Ça n’est pas un enfant gênant pour la mère, mais un enfant en danger de n’avoir jamais acquis de statut

Daniel Zagury, expert psychiatre

devant la cour d'assises du Pas-de-Calais

Ce collège d'experts voit dans le geste de rendre l'enfant à la mer et au "néant" un "homicide altruiste", pour lui éviter "un sort pire que la mort". "C'est difficilement entendable", reconnaît devant la cour Maroussia Wilquin. Mais "il ne faut pas voir les choses avec nos standards de névrotico-normaux", ajoute-t-elle.

"OK. J'ai compris. Je suis malade"

Fabienne Kabou avait-elle sa place devant une cour d'assises ? Sur ce point, tous les experts se rejoignent, retenant l'altération et non l'abolition de son discernement au moment des faits. "On est sur le fil du rasoir. Mais nous n'avons pas retenu l'abolition du discernement car on observe chez Fabienne Kabou la persistance d’une part du psychisme adapté à la réalité, la persistance d’un débat interne et autocritique", explique la psychiatre. "On retient l'abolition quand une vague emporte totalement le sujet. Ici, il demeure une certaine forme de résistance. Elle a gardé un doute, une oscillation, une lutte interne qui a duré jusqu'au bout", confirme son confrère.

Malheureusement, "aucun élément du réel suffisamment fort n'est venu faire irruption dans son délire pour la ramener dans sa partie non délirante", observe Maroussia Wilquin. Fabienne Kabou attend un signe, de la lune, de son propre bébé. "Devant sa non-réaction, son silence, je m'enfuis", a-t-elle dit à l'audience en racontant cette fameuse soirée du 19 novembre où elle a déposé "Ada" sur la plage à marée montante.  

Aujourd'hui, Fabienne Kabou est sûrement encore convaincue du bien-fondé de son geste.

Il n’y a aucune raison qu’elle sorte de son délire spontanément, sans traitement médical.

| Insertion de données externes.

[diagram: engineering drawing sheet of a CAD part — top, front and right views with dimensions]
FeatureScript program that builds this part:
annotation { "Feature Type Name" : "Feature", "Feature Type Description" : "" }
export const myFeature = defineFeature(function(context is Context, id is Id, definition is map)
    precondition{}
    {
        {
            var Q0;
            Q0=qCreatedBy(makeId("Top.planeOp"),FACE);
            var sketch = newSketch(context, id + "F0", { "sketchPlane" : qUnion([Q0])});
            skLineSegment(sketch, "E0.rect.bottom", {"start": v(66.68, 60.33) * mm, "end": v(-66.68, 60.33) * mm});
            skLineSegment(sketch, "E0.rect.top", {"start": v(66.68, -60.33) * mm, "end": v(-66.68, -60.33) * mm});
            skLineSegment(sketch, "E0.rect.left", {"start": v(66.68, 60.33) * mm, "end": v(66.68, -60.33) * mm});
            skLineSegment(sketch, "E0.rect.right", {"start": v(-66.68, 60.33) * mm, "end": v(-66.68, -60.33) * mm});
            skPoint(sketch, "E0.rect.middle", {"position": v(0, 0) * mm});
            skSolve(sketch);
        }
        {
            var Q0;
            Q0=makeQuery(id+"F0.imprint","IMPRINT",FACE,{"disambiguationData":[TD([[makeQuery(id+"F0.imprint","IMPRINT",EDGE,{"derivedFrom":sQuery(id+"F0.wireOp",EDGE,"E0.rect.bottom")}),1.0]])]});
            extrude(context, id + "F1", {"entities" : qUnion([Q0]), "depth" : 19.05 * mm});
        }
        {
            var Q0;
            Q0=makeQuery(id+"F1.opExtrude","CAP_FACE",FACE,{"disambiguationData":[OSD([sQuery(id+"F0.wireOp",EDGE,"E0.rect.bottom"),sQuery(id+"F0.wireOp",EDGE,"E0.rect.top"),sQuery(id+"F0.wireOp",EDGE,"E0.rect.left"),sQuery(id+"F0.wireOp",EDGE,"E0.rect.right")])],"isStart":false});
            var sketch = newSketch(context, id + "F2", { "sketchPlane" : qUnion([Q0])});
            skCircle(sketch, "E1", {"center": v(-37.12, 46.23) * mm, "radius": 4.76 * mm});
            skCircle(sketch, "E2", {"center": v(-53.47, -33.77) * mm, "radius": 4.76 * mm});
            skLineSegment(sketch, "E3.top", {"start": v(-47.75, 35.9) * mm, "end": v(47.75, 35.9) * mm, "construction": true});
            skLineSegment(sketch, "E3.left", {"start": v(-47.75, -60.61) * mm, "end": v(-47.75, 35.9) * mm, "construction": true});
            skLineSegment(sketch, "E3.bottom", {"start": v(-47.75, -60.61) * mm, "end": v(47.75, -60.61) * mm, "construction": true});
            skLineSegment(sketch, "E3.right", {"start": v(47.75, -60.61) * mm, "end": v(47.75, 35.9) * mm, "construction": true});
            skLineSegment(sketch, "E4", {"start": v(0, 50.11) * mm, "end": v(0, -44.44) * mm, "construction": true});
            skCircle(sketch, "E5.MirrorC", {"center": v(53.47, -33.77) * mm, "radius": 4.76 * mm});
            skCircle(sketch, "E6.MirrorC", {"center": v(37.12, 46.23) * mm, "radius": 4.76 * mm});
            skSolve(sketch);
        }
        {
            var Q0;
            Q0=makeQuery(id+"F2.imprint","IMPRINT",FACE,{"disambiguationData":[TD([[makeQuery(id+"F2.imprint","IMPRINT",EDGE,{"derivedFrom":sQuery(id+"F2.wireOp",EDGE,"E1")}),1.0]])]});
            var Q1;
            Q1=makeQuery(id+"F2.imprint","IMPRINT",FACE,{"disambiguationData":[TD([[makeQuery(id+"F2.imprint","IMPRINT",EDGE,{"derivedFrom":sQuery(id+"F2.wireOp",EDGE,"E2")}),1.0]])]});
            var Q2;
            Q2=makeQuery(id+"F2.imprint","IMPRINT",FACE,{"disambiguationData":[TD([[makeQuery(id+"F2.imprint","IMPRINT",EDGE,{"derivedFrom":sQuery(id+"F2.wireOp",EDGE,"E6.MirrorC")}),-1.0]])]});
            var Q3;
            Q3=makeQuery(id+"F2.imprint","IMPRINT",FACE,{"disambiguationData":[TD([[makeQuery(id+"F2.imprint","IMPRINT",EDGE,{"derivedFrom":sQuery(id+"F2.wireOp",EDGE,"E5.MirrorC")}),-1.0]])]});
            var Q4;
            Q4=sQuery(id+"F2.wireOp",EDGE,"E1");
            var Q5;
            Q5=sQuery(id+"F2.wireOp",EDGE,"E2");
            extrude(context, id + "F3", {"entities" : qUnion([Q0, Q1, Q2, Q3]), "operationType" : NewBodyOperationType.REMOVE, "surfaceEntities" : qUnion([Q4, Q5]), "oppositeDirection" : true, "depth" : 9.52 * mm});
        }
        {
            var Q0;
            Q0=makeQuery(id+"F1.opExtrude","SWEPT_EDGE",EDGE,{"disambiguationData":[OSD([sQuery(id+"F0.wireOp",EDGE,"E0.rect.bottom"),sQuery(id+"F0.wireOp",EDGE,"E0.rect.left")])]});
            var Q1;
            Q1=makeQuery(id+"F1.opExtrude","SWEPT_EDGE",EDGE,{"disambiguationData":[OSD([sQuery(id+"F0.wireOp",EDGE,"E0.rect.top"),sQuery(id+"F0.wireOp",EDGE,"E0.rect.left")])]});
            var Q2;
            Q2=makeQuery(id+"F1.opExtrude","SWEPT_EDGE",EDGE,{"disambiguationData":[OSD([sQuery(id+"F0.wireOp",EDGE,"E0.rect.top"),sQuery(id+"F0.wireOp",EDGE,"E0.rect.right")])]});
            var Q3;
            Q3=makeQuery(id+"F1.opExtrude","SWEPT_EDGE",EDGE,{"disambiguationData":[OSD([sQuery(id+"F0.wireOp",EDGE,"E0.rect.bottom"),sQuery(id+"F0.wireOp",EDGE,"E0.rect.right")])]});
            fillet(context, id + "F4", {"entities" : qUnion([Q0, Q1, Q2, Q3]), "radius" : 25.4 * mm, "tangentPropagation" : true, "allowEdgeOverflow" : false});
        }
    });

Maroussia Wilquin, experte psychiatre

devant la cour d'assises du Pas-de-Calais

D'où cette attitude parfois arrogante, déplacée et agressive de l'accusée, sans émotion devant les photos du corps de sa fille sur la plage. Une image désastreuse pour les jurés. "Pourquoi ne se lâche-t-elle pas ?" demande son avocate, Fabienne Roy-Nansion, convaincue depuis longtemps du délire de sa cliente. "Je ne suis pas sûre que cette cour d’assises soit bienveillante pour elle. Cela nourrit son délire de persécution", répond Maroussia Wilquin.

Assise dans le box, Fabienne Kabou, dont on n'aperçoit que le haut du visage, écoute, hochant la tête, fronçant les sourcils, souriant parfois. Jeudi matin, elle a confié à son conseil peu avant l'audience : "OK. J'ai compris. Je suis malade." "Tant mieux, mais il y a encore du chemin", a commenté Daniel Zagury. Si les jurés retiennent l'altération du discernement, Fabienne Kabou encourt trente ans de prison et non plus la perpétuité. Le verdict sera rendu vendredi.